Comment vous est venue l’idée de tourner ce film ?
 Il y a cinq ans, j’ai lu un article dans un journal. La patrouille de volontaires venait d’être dissoute par le gouvernement, et ils avaient perdu deux capitaines, assassinés par les braconniers. Leur histoire m’a touchée et j’ai commencé à accumuler le plus d’informations possibles sur le sujet.

 

Cinq ans, c’est le temps pour obtenir les autorisations ?
J’étais encore jeune, j’avais besoin de prouver ce que je valais avant de pouvoir réunir l’argent dont j’avais besoin pour le tournage long et difficile à 5 000 mètres d’altitude. Ce ne fut possible qu’après le tournage de The Missing Gun, en 2002. La situation a changé en Chine. Il y a cinq ans, tourner aurait été complètement impossible.

 

La censure est-elle intervenue ?
On savait que le sujet du film était très sensible, heureusement, aucune scène n’a été coupée par la censure. Quand il est sorti en salle en Chine en 2004, le film a été salué par des critiques très positives, plusieurs journaux en ont fait leur une et nous avons reçu un très grand nombre de prix en deux ans. Le film jouit d’un tel soutien populaire qu’une pétition circule désormais pour que le film représente la Chine aux Oscars. Quant aux Tibétains, ils se sont également réjouis. C’est le seul film sur leur pays depuis quinze ans.

 

Votre film prend le temps de montrer les rituels tibétains. D’où vous vient cet intérêt pour la culture tibétaine ?
J’ai quelques amis tibétains, et d’une certaine manière, je crois au bouddhisme tibétain.

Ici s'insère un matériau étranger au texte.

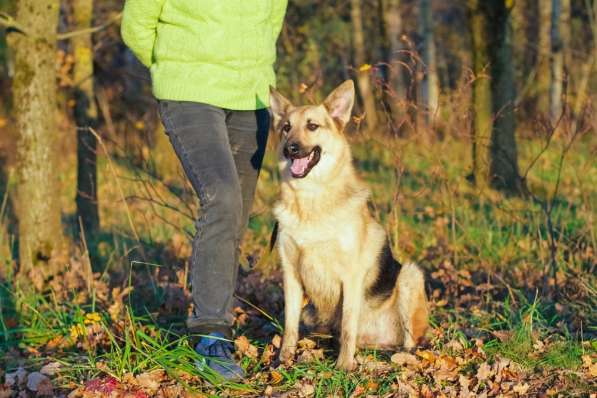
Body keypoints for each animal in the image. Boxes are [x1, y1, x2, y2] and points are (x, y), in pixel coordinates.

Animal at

Par ailleurs, les Tibétains sont très déterminés à préserver leur culture et c’est admirable.

 

La question environnementale prend chaque jour plus d’importance en Chine. Comment pensez-vous qu’elle va évoluer ?
J’espère que la nature sera mieux protégée dans l’avenir, grâce à des initiatives comme celle de Kekexili, mais je sais aussi qu’il existe une contradiction énorme entre les villes côtières de la Chine, dont les habitants possèdent un niveau de vie comparable à celui des Occidentaux et l’ouest du pays, où le niveau de vie est proche de celui de l’Afrique. Je sais aussi qu’il faut sacrifier beaucoup de choses, y compris d’un point de vue environnemental, à l’autel du développement. La solution serait que le gouvernement aide les gens de l’Ouest à trouver des moyens de subsistance qui leur évitent d’avoir à détruire la nature, mais je sais que c’est très difficile.